Rozdział II : Pomogę Ci...

665 36 6
                                    

"Jak nauczyć pamięć by umiała zapominać, więc tłumisz ból wraca jego zdwojona siła."

Gdy znamy kogoś całe życie, przyzwyczajamy się do niego. Gdy ta osoba znika zaczynamy tęsknić, tęsknić za tym co było, a co prawdopodobnie nie wróci, za wspólnie spędzonymi chwilami, za daną osobą. Co więc się dzieje, gdy po wielu latach braku jej, ktoś nam o niej przypomina? Może pojawia się nadzieja, może pojawia się rozpacz. Odpowiedź na to pytanie zna pewna osoba, którą zdążyliście już poznać. Gdy usłyszała, że z ust Mikołaja wydobywa się słowo 'Alan' nagle znieruchomiała nie mogła nic powiedzieć, nie mogła nawet odejść od niego.

~Majka~

Gdy to powiedział w moim sercu pojawiła się iskierka nadziei. Może on go widział. Może wie, gdzie on jest!

Chłopak widząc, że nie mam zamiaru nic powiedzieć kontynuował.

-Halo ziemia do Majki. Widząc twoją minę domyślam się jaka jest odpowiedź. Dzisiaj mijają 4 lata. Pewnie zastanawiasz się skąd go znam. Czy on wogóle żyje?-mówił a ja tylko kiwałam głową-To nie jest rozmowa na tę chwilę. Mogę Ci tylko powiedzieć, że tak, on żyje.

Gdy tylko to usłyszałam już nie mogłam wytrzymać, podbiegłam do niego i wtuliłam się. Zaczęłam płakać. Płakałam, a on tylko głaskał mnie po plecach. W pewnej chwili powiedział

-Będzie dobrze księżniczko. Nie martw się o niego pomogę Ci go znaleźć.

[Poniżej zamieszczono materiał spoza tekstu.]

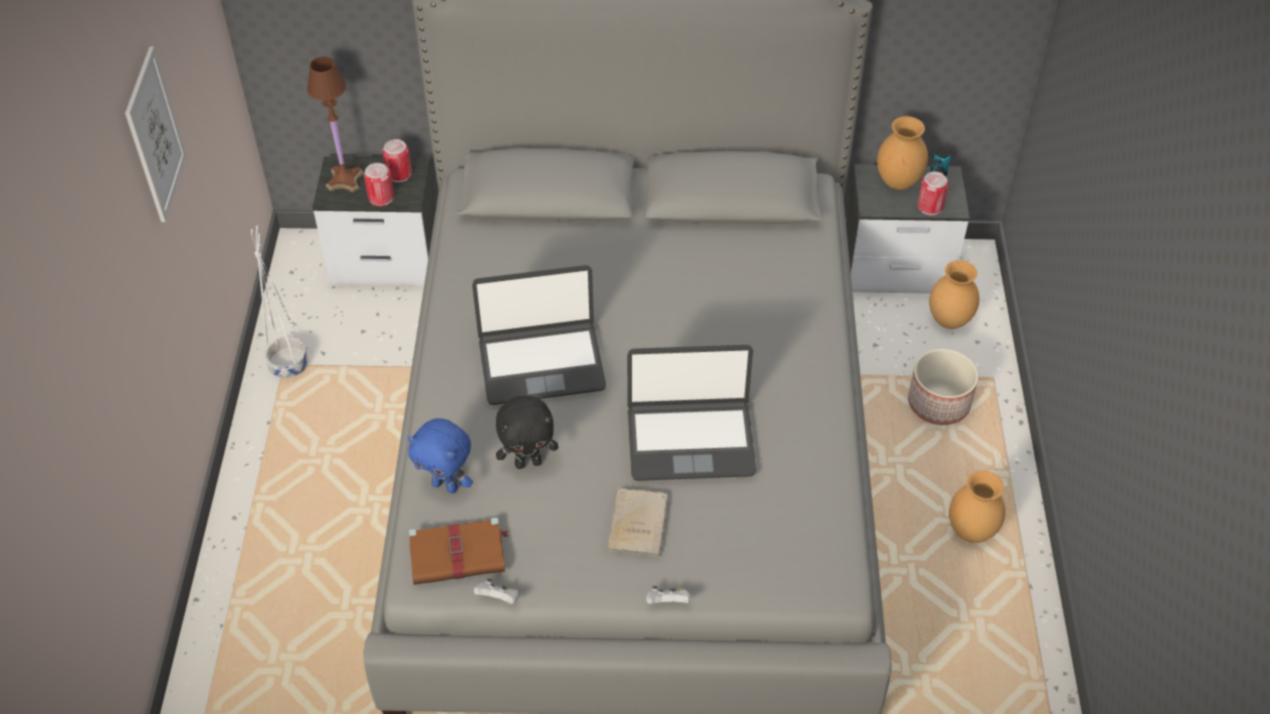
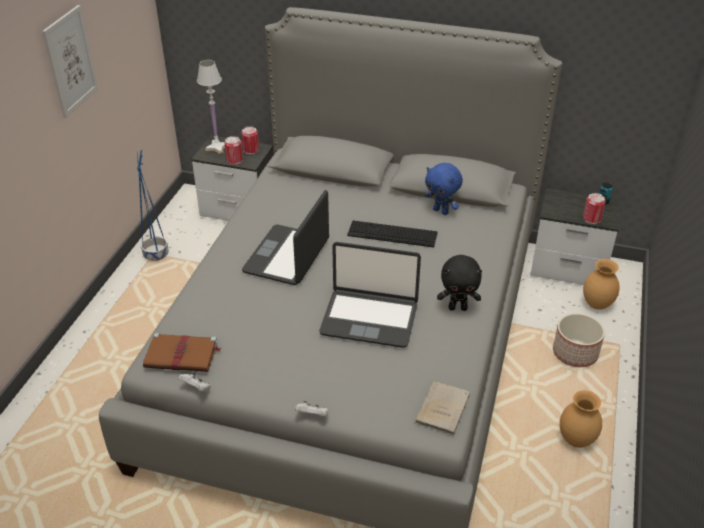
camera: 15 degrees right, 10 degrees down
(289, 365) = (156, 254): white planter -> blue planter
(344, 180) = (217, 148): brown table lamp -> white table lamp
(446, 485) = (194, 314): blue plush toy -> blue plush toy (441, 211)
(528, 462) = (253, 310): black plush toy -> black plush toy (458, 308)
(541, 363) = (288, 256): laptop -> laptop turned 105 degrees clockwise
(638, 522) = (313, 361): beige book -> beige book (443, 407)
(674, 295) = (392, 234): none -> keyboard
(898, 182) = (573, 201): brown vase -> none

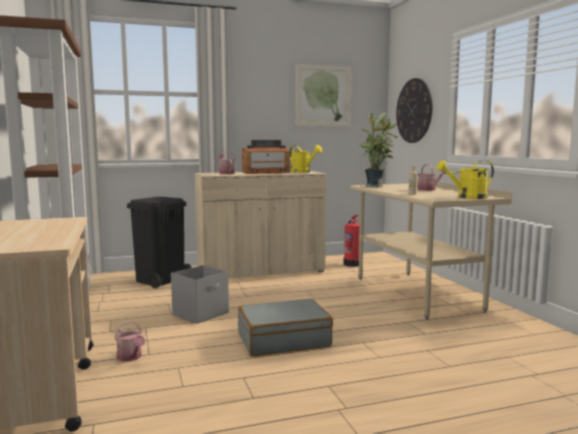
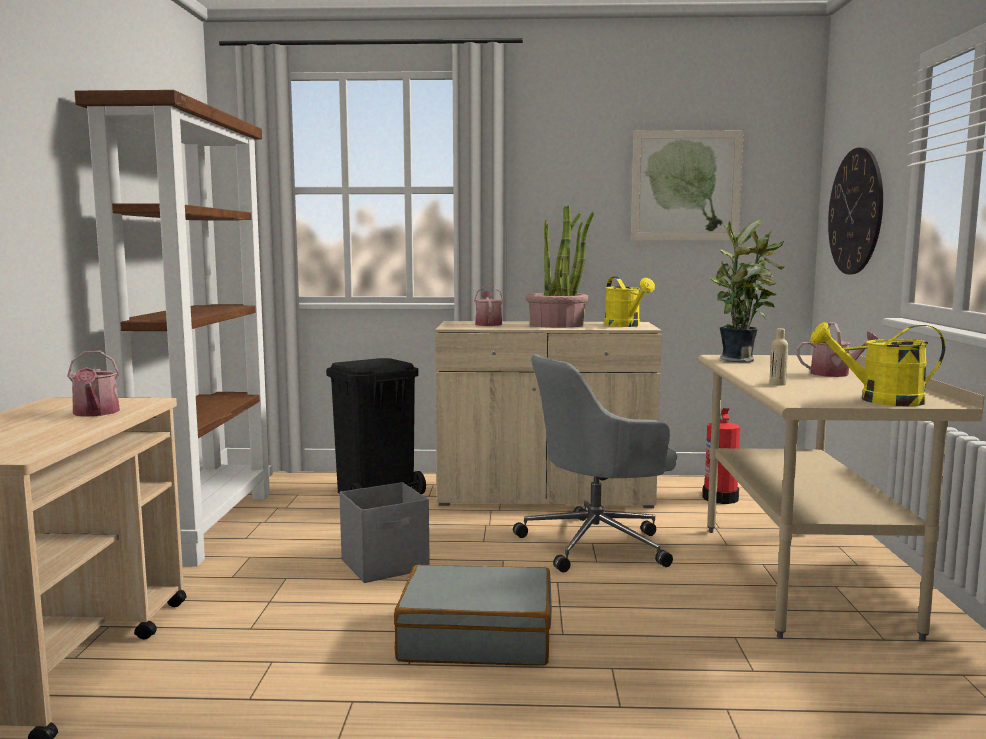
camera: 20 degrees right, 0 degrees up
(130, 357) = (221, 629): watering can -> watering can (95, 413)
(266, 172) = (557, 325): radio -> potted plant
(309, 290) = (597, 544): none -> grey office chair

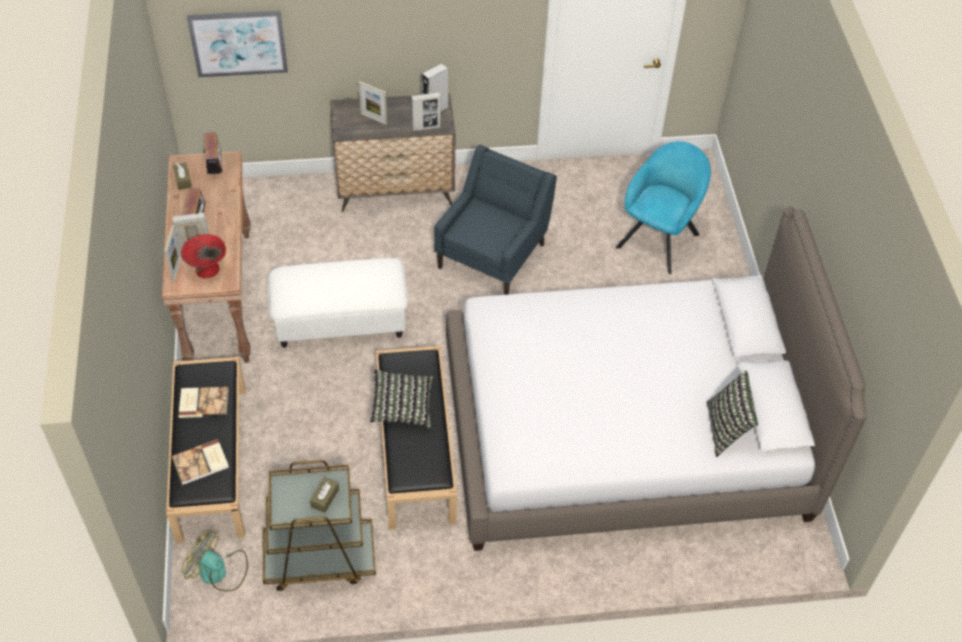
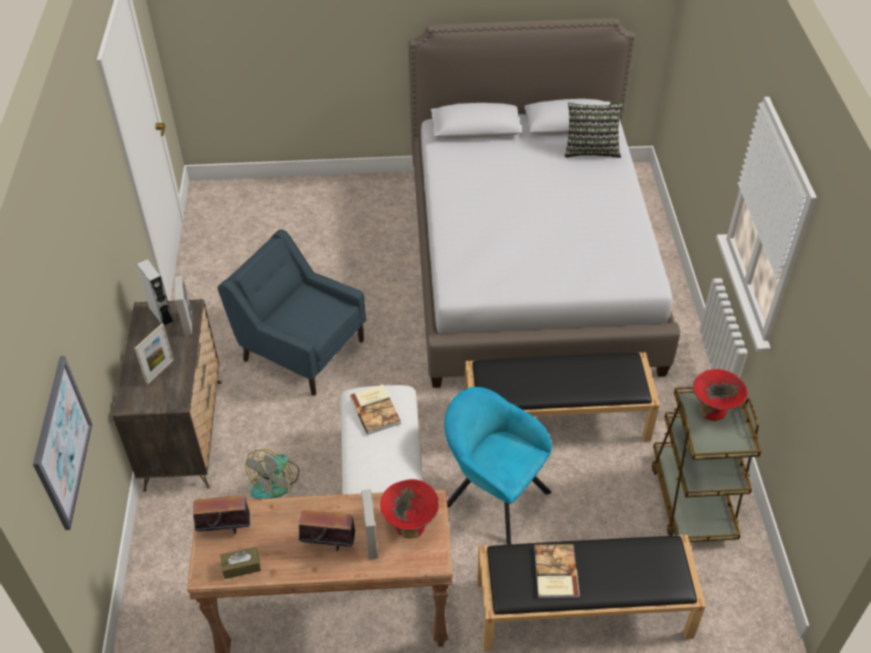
camera: 85 degrees left, 5 degrees down
(177, 269) = (407, 560): picture frame -> none
(201, 463) = (640, 568): book -> book (376, 410)
(219, 571) = (722, 591): fan -> fan (276, 482)
(325, 498) = (713, 410): brown tissue box -> red bowl
(402, 406) = (550, 387): pillow -> none
(660, 238) = (299, 225): turquoise armchair -> turquoise armchair (492, 496)

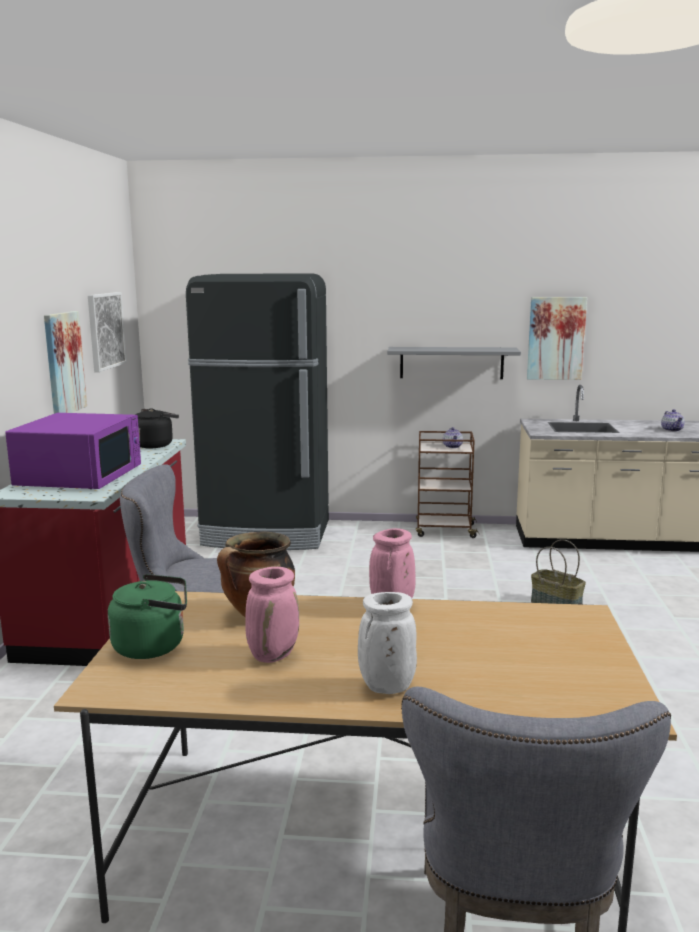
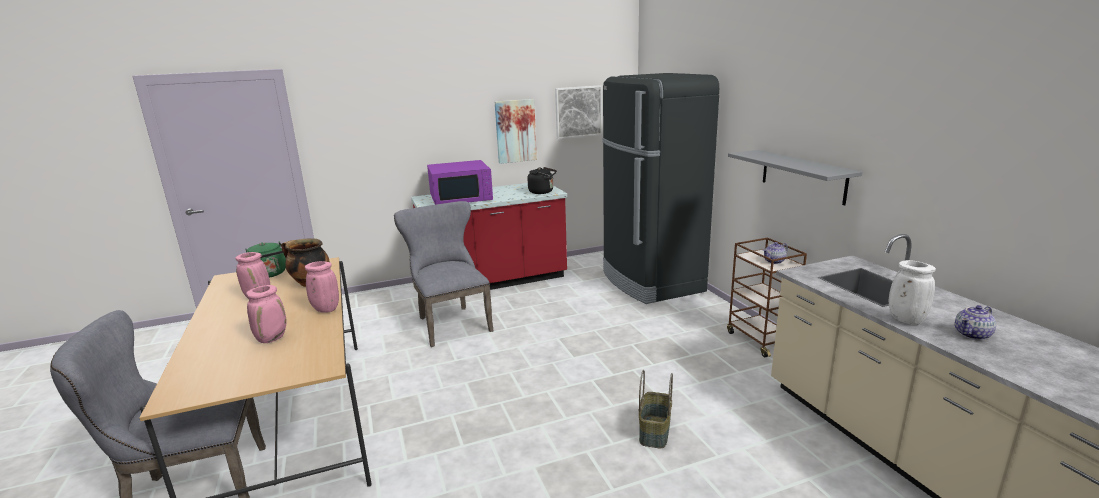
camera: 65 degrees right, 5 degrees up
(386, 688) = (217, 328): white vase -> white vase (905, 320)
(467, 644) = (272, 338): none -> pink vase
(556, 338) = (906, 169): picture -> none

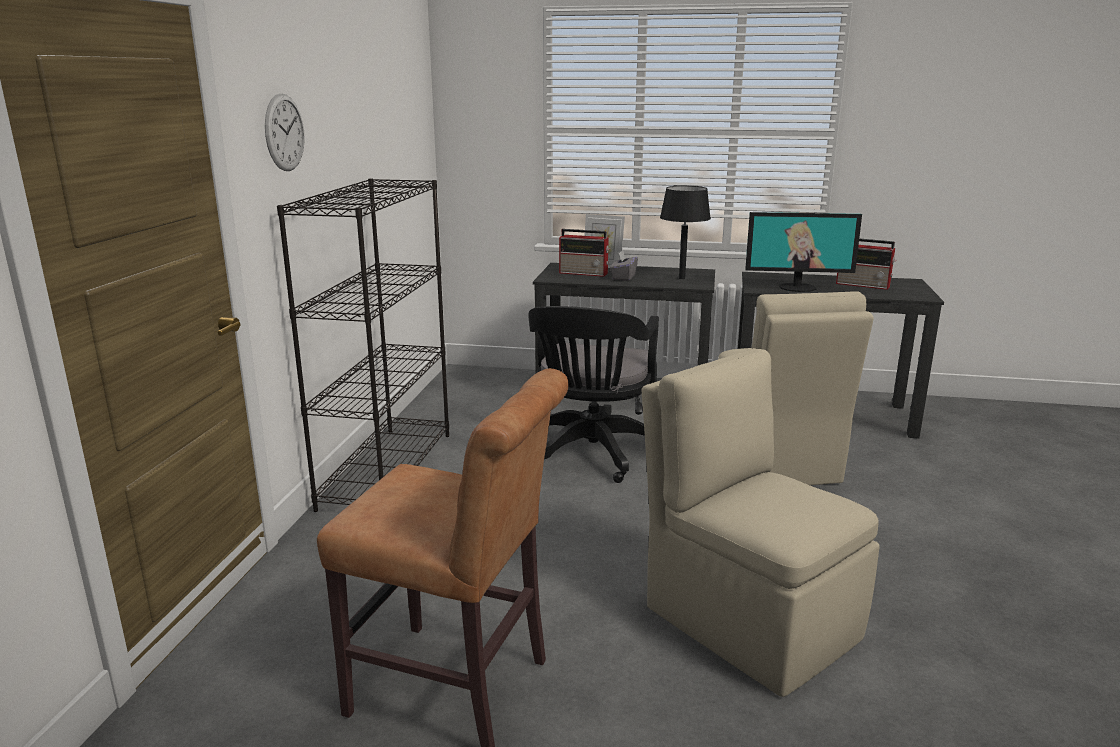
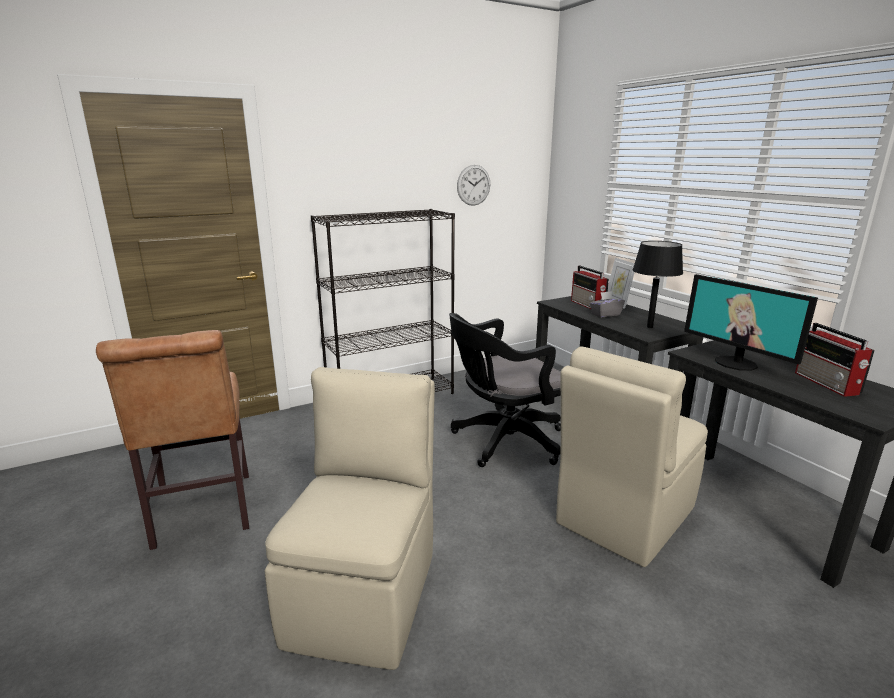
camera: 50 degrees right, 0 degrees up
(284, 132) = (332, 173): wall clock -> wall clock (473, 185)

Pomogę Ci dwa słowa a potrafią sprawić tyle radości. Przez te cztery lata tak bardzo chciałam je usłyszeć. Nikt jednakże nie proponował mi wspólnych poszukiwań. Ale jest jeszcze jedna sprawa która nie dawała mi spokoju, skąd oni się znają? Jednak postanawiam nie pytać go o to teraz.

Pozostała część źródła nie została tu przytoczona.